- **ACTIVITY**
Leaving out all images, write out the records that follow exactly.

- **RECORDS FOR PROCESSING**
◇ ◇ ◇ ◇ ◇ ◇ ◇

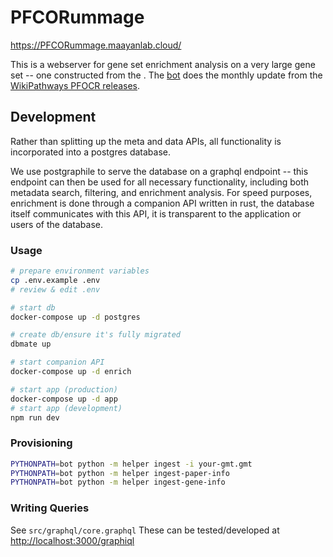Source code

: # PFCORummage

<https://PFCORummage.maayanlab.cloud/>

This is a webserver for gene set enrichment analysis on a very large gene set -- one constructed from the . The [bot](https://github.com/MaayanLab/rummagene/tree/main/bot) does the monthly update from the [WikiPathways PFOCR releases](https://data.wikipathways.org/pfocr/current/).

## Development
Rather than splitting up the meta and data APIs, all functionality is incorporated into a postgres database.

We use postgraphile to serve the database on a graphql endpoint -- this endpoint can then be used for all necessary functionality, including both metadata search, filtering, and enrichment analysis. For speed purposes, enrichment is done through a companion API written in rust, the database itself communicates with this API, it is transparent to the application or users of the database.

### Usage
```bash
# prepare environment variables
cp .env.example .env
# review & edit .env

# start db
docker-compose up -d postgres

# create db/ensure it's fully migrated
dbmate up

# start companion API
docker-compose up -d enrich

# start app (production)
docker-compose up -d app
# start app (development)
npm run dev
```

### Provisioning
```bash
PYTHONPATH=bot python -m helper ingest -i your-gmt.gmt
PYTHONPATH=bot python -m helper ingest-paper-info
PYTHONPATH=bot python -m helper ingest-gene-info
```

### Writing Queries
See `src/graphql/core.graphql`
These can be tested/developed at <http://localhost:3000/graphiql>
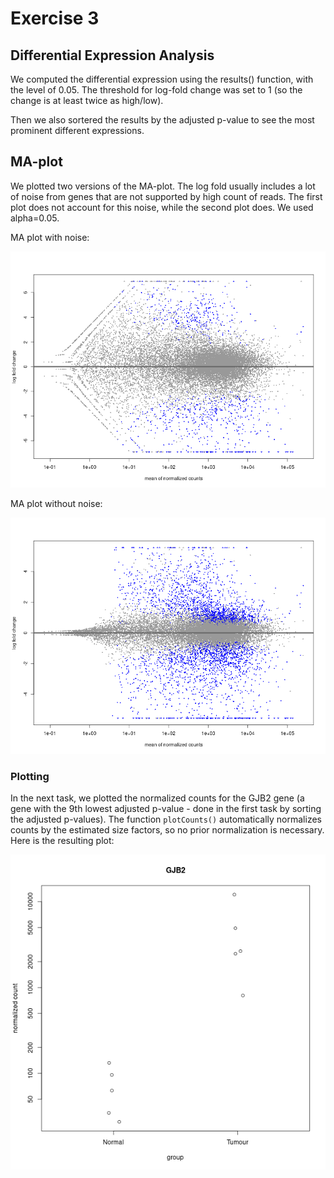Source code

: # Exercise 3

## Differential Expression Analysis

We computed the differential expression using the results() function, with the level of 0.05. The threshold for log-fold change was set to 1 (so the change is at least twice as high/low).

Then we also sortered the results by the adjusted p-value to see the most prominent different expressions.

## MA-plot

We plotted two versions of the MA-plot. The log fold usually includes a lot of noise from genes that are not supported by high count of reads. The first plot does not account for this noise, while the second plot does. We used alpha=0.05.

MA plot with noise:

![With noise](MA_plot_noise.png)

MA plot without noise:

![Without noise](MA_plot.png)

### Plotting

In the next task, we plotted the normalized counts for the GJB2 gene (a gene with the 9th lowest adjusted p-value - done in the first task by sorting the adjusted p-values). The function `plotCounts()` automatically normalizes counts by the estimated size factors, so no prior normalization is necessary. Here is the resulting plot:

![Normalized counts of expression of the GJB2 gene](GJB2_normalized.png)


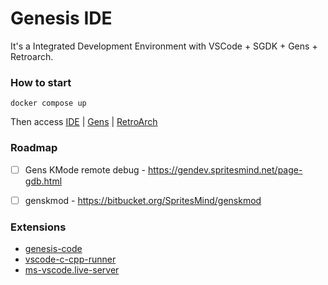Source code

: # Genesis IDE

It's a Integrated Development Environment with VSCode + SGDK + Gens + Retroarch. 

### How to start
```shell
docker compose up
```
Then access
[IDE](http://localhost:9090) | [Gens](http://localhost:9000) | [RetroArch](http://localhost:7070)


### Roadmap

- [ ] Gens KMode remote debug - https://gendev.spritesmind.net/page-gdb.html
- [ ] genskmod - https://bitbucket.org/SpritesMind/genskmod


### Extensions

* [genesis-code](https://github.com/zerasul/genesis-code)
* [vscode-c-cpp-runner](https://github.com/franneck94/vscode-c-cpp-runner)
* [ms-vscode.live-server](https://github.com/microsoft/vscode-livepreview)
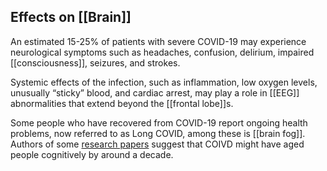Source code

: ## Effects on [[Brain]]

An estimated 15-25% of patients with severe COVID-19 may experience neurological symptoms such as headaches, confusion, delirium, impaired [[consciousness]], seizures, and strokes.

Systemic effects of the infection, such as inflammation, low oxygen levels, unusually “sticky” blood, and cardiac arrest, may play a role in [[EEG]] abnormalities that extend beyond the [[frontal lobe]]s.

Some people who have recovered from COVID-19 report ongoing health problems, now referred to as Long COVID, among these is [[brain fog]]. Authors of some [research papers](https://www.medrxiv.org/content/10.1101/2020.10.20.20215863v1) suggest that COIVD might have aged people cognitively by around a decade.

◇ ◇ ◇ ◇ ◇ ◇ ◇

- **SOLUTION FOR THIS TASK**
Source code

: # PFCORummage

<https://PFCORummage.maayanlab.cloud/>

This is a webserver for gene set enrichment analysis on a very large gene set -- one constructed from the . The [bot](https://github.com/MaayanLab/rummagene/tree/main/bot) does the monthly update from the [WikiPathways PFOCR releases](https://data.wikipathways.org/pfocr/current/).

## Development
Rather than splitting up the meta and data APIs, all functionality is incorporated into a postgres database.

We use postgraphile to serve the database on a graphql endpoint -- this endpoint can then be used for all necessary functionality, including both metadata search, filtering, and enrichment analysis. For speed purposes, enrichment is done through a companion API written in rust, the database itself communicates with this API, it is transparent to the application or users of the database.

### Usage
```bash
# prepare environment variables
cp .env.example .env
# review & edit .env

# start db
docker-compose up -d postgres

# create db/ensure it's fully migrated
dbmate up

# start companion API
docker-compose up -d enrich

# start app (production)
docker-compose up -d app
# start app (development)
npm run dev
```

### Provisioning
```bash
PYTHONPATH=bot python -m helper ingest -i your-gmt.gmt
PYTHONPATH=bot python -m helper ingest-paper-info
PYTHONPATH=bot python -m helper ingest-gene-info
```

### Writing Queries
See `src/graphql/core.graphql`
These can be tested/developed at <http://localhost:3000/graphiql>
Source code

: # Exercise 3

## Differential Expression Analysis

We computed the differential expression using the results() function, with the level of 0.05. The threshold for log-fold change was set to 1 (so the change is at least twice as high/low).

Then we also sortered the results by the adjusted p-value to see the most prominent different expressions.

## MA-plot

We plotted two versions of the MA-plot. The log fold usually includes a lot of noise from genes that are not supported by high count of reads. The first plot does not account for this noise, while the second plot does. We used alpha=0.05.

MA plot with noise:

![With noise](MA_plot_noise.png)

MA plot without noise:

![Without noise](MA_plot.png)

### Plotting

In the next task, we plotted the normalized counts for the GJB2 gene (a gene with the 9th lowest adjusted p-value - done in the first task by sorting the adjusted p-values). The function `plotCounts()` automatically normalizes counts by the estimated size factors, so no prior normalization is necessary. Here is the resulting plot:

![Normalized counts of expression of the GJB2 gene](GJB2_normalized.png)


Source code

: # Genesis IDE

It's a Integrated Development Environment with VSCode + SGDK + Gens + Retroarch. 

### How to start
```shell
docker compose up
```
Then access
[IDE](http://localhost:9090) | [Gens](http://localhost:9000) | [RetroArch](http://localhost:7070)


### Roadmap

- [ ] Gens KMode remote debug - https://gendev.spritesmind.net/page-gdb.html
- [ ] genskmod - https://bitbucket.org/SpritesMind/genskmod


### Extensions

* [genesis-code](https://github.com/zerasul/genesis-code)
* [vscode-c-cpp-runner](https://github.com/franneck94/vscode-c-cpp-runner)
* [ms-vscode.live-server](https://github.com/microsoft/vscode-livepreview)
Source code

: ## Effects on [[Brain]]

An estimated 15-25% of patients with severe COVID-19 may experience neurological symptoms such as headaches, confusion, delirium, impaired [[consciousness]], seizures, and strokes.

Systemic effects of the infection, such as inflammation, low oxygen levels, unusually “sticky” blood, and cardiac arrest, may play a role in [[EEG]] abnormalities that extend beyond the [[frontal lobe]]s.

Some people who have recovered from COVID-19 report ongoing health problems, now referred to as Long COVID, among these is [[brain fog]]. Authors of some [research papers](https://www.medrxiv.org/content/10.1101/2020.10.20.20215863v1) suggest that COIVD might have aged people cognitively by around a decade.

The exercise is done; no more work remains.